Arab foreign ministers agreed at a meeting in Egypt on Thursday on a draft resolution to form a unified Arab military force, Egyptian state TV said. Its role would be as a rapid intervention force.

Russia's President Vladimir Putin called for an immediate cessation of military activities in Yemen in phone conversations with Iran's President Hassan Rouhani, the Kremlin said.

US Secretary of State John Kerry raised the topic of Yemen on Thursday with his Iranian counterpart before turning to nuclear negotiations in Lausanne, Switzerland, a State Department spokesman said.

Meanwhile, Iran's Foreign Ministry demanded an immediate halt to the "aggression and air strikes" in Yemen.

"Military actions in Yemen...will further complicate the situation," ministry spokeswoman Marzieh Afkham said, quoted by Fars news agency.

A senior Iranian official told Reuters: "Iran will use all possible political ways to allay tension in Yemen. Military intervention is not an option for Tehran."

A United Arab Emirates official expressed Gulf Arab concerns about Iranian influence in Yemen.

"The strategic change in the region benefits Iran and we cannot be silent about the fact that the Houthis carry their banner," UAE Minister of State for Foreign Affairs Anwar Mohammed Gargash said.

While the advance against Hadi has been publicly led by the Houthis, many Yemenis believe the real instigator of their campaign is former president Ali Abdullah Saleh, a critic of Hadi who retains influence in the army.

Riyadh accuses Iran of stirring up sectarian strife throughout the region and in Yemen with its support for the Houthis. Iran publicly denies funding and training the Houthis.

Ambassador Jubeir said the assaults were in response to a request by Hadi.

Washington said it supported the operation and had authorized US logistical and intelligence support.
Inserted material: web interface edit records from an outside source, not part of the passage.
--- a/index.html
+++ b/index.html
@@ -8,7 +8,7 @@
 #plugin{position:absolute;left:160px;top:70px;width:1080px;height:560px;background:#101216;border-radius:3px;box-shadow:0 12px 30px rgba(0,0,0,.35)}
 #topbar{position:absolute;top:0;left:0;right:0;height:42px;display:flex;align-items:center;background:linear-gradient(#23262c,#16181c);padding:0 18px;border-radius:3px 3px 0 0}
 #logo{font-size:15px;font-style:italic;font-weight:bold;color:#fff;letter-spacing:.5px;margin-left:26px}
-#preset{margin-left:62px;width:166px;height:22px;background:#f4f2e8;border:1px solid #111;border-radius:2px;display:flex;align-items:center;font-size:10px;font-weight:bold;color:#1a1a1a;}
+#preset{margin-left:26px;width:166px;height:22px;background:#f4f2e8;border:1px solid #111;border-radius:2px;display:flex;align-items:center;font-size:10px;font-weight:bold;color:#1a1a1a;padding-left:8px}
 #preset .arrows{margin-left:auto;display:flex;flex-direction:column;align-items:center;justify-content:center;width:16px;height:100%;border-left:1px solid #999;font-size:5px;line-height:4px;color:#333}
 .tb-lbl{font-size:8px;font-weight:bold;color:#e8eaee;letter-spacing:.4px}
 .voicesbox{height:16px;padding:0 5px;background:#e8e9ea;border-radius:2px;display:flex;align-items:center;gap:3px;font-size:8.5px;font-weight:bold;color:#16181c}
US forces were not involved in direct military action in Yemen. France and Britain also backed the operation but the European Union said military action was not a solution.

A Houthi leader said the air strikes would set off a "wide war" in the region.

Houthi-run al-Masirah television said the strikes had hit a residential neighborhood north of Sanaa and caused dozens of casualties.

Al-Masirah showed the body of a girl and several of the wounded, including a weeping man who said the strikes had killed his son and destroyed his home.

A widening Yemen conflict could pose risks for global oil supplies, and oil prices surged more than 4 percent on Thursday.

Yemen closed its main ports. But the US military said it would help ensure the Bab el-Mandeb strait at the tip of the Red Sea remains open.